[Stored data]

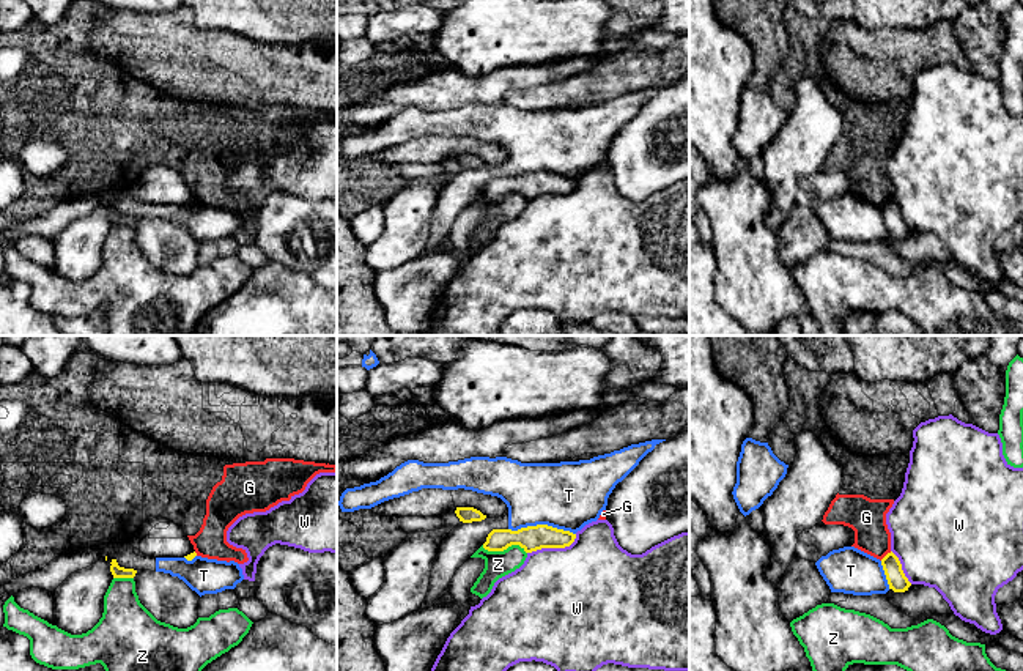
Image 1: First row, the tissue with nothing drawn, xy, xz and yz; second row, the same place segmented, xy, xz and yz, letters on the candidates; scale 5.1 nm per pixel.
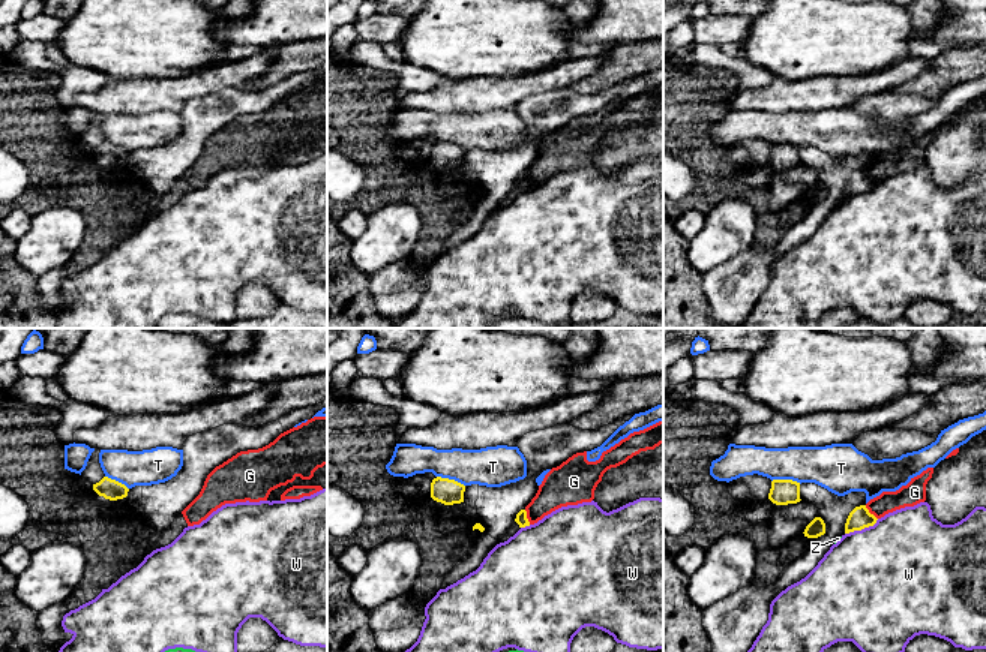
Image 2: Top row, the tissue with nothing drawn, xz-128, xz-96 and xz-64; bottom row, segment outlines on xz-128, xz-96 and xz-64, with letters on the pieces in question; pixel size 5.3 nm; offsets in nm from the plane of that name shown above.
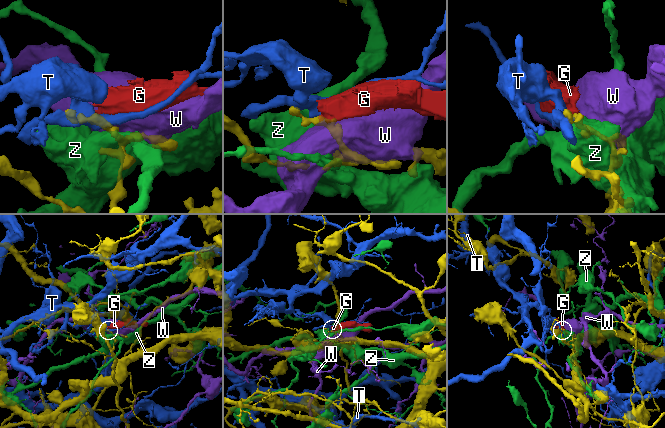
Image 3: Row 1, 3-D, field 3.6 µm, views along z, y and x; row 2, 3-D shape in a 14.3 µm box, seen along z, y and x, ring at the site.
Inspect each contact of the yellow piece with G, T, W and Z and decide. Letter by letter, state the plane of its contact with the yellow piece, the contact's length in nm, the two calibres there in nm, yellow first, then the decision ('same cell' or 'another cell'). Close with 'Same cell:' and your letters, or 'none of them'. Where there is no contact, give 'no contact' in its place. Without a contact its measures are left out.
G: contact in yz; length 80 nm; calibres 100 and 190 nm; another cell
T: contact in xz; length 340 nm; calibres 130 and 340 nm; another cell
W: contact in xz; length 280 nm; calibres 130 and 480 nm; another cell
Z: contact in xz; length 240 nm; calibres 130 and 140 nm; another cell
Same cell: none of them

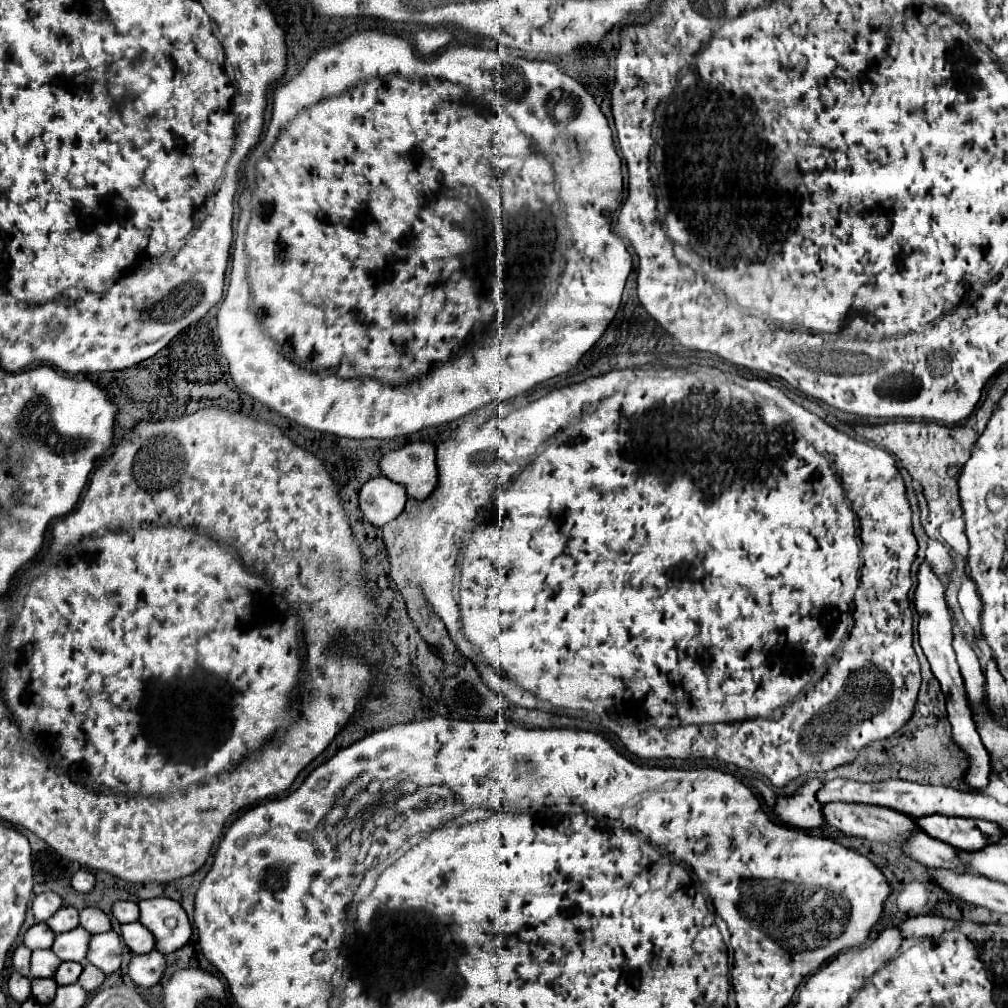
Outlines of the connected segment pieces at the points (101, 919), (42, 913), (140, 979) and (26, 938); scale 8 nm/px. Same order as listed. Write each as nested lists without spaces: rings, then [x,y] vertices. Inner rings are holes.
[[[87,907],[87,909],[79,911],[79,925],[85,931],[89,931],[91,935],[105,933],[105,931],[111,929],[111,923],[109,923],[107,915],[101,909],[95,909],[95,907]]]
[[[41,893],[33,899],[33,913],[37,921],[47,921],[61,907],[61,897],[57,893]]]
[[[159,951],[135,955],[127,967],[127,975],[141,987],[151,987],[159,983],[163,971],[165,971],[165,959]]]
[[[37,923],[23,935],[23,945],[31,950],[49,949],[55,941],[55,933],[45,925]]]

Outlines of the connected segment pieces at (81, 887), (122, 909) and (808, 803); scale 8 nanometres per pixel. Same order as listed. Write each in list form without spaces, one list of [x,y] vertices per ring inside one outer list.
[[[79,869],[79,871],[73,875],[71,883],[73,883],[73,889],[75,889],[75,891],[79,891],[79,893],[89,893],[89,891],[93,889],[93,885],[95,885],[95,875],[93,875],[91,871],[87,871],[87,869]]]
[[[115,901],[111,911],[119,923],[133,923],[139,919],[139,905],[133,901]]]
[[[809,779],[793,795],[777,797],[773,807],[775,815],[791,827],[803,827],[803,829],[821,827],[823,813],[821,813],[821,803],[815,799],[817,789],[821,789],[821,781]]]

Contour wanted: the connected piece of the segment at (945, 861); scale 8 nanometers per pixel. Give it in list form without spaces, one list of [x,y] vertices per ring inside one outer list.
[[[917,831],[917,835],[909,835],[909,839],[905,843],[899,843],[901,851],[915,859],[917,863],[925,865],[925,867],[939,867],[939,869],[963,869],[959,857],[957,857],[957,849],[937,841],[929,835],[925,835],[923,831]]]

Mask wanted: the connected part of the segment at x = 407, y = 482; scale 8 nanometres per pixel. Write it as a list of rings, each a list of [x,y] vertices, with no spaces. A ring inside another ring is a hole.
[[[409,443],[397,451],[391,451],[381,459],[381,471],[385,477],[405,485],[409,497],[427,499],[439,483],[435,445]]]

Your assignment> Check the lines above and copy each one that includes "tissue".

Answer>
Image 1: First row, the tissue with nothing drawn, xy, xz and yz; second row, the same place segmented, xy, xz and yz, letters on the candidates; scale 5.1 nm per pixel.
Image 2: Top row, the tissue with nothing drawn, xz-128, xz-96 and xz-64; bottom row, segment outlines on xz-128, xz-96 and xz-64, with letters on the pieces in question; pixel size 5.3 nm; offsets in nm from the plane of that name shown above.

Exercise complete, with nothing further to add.